Auch die phantastischen Bildwelten von Rao Fu sind von den unterschiedlichen Kulturen des Ostens und Westens geprägt, wie auch seine eigene Biografie diese beiden Pole vereint. Fu wurde in Peking geboren und wuchs in Tsingtau auf.
Mit Anfang zwanzig kam er nach Deutschland, um an der Hochschule für Bildende Künste in Dresden Malerei und Grafik zu studieren. Was er dort an westlichen Kunsttraditionen lernte, verbindet er mit Techniken, Motiven und Materialien chinesischer Malerei, deren wichtigste Utensilien Papier, Pinsel und Tusche sind. Nach einigen Experimenten – unter anderem mit Sojasauce – entdeckte er Bitumen als Farbe, die er bis heute in Kombination mit Pigmenten und Ölfarben verwendet.
Weil das schwarz-braune, ölige Bitumen wasserlöslich ist, vereint es Eigenschaften westlicher Ölmalerei mit der Ausdrucksvielfalt von chinesischer Tuschemalerei. Je nach Wahl des Pinsels, der Saugfähigkeit des Papiers und der Dosierung der Wassermenge lässt sich die Intensität des Farbauftrags nuanciert steuern. Feinste Ausarbeitung von Details ebenso wie eine sparsame, fast grobe Linienführung, mit der sich ein Motiv mit wenigen Strichen andeuten lässt, finden sich auf den Bildern wie „Follow Wind“ von 2014, wobei Rao Fu seine Farbpalette auf eher dunkle, erdige Schwarz-, Braun- und Grautöne beschränkt, die durch Akzente in Blau, Rot und zuweilen Gelb ergänzt werden. Als programmatisch für seine Malereiauffassung kann der Titel der Serie von Gemälden interpretiert werden. „Follow Wind“ ist eine freie grammatikalische Übersetzung von „sui feng“, dessen Bedeutung sich nicht in „mit dem Wind“ erschöpft, sondern ebenfalls einer „Intuition zu folgen“ meint.

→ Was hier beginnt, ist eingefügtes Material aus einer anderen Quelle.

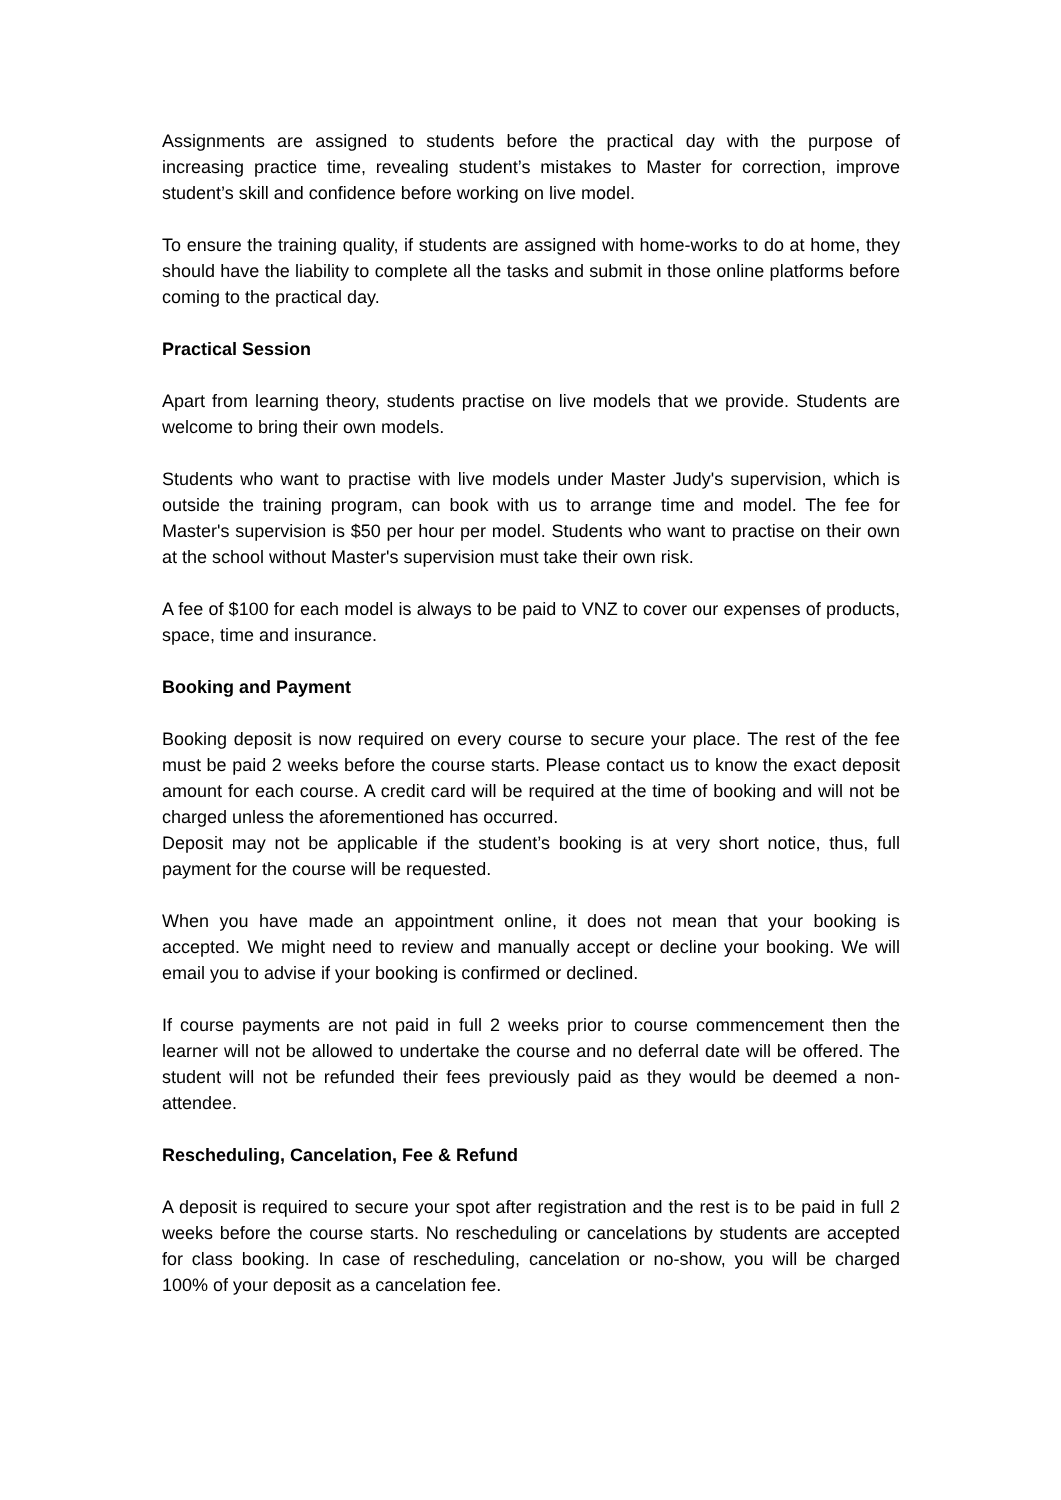Assignments are assigned to students before the practical day with the purpose of increasing practice time, revealing student’s mistakes to Master for correction, improve student’s skill and confidence before working on live model.
To ensure the training quality, if students are assigned with home-works to do at home, they should have the liability to complete all the tasks and submit in those online platforms before coming to the practical day.
Practical Session
Apart from learning theory, students practise on live models that we provide. Students are welcome to bring their own models.
Students who want to practise with live models under Master Judy's supervision, which is outside the training program, can book with us to arrange time and model. The fee for Master's supervision is $50 per hour per model. Students who want to practise on their own at the school without Master's supervision must take their own risk.
A fee of $100 for each model is always to be paid to VNZ to cover our expenses of products, space, time and insurance.
Booking and Payment
Booking deposit is now required on every course to secure your place. The rest of the fee must be paid 2 weeks before the course starts. Please contact us to know the exact deposit amount for each course. A credit card will be required at the time of booking and will not be charged unless the aforementioned has occurred.
Deposit may not be applicable if the student’s booking is at very short notice, thus, full payment for the course will be requested.
When you have made an appointment online, it does not mean that your booking is accepted. We might need to review and manually accept or decline your booking. We will email you to advise if your booking is confirmed or declined.
If course payments are not paid in full 2 weeks prior to course commencement then the learner will not be allowed to undertake the course and no deferral date will be offered. The student will not be refunded their fees previously paid as they would be deemed a non-attendee.
Rescheduling, Cancelation, Fee & Refund
A deposit is required to secure your spot after registration and the rest is to be paid in full 2 weeks before the course starts. No rescheduling or cancelations by students are accepted for class booking. In case of rescheduling, cancelation or no-show, you will be charged 100% of your deposit as a cancelation fee.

Selbst bei der Künstlergeneration von Rao Fu besteht ein starkes Bewusstsein für die technischen, aber auch die philosophischen Ressourcen der eigenen Malereitradition, beim Malen den Gedanken freien Raum zu lassen und den Pinsel ohne Intentionalität auf den Malvorgang zu führen.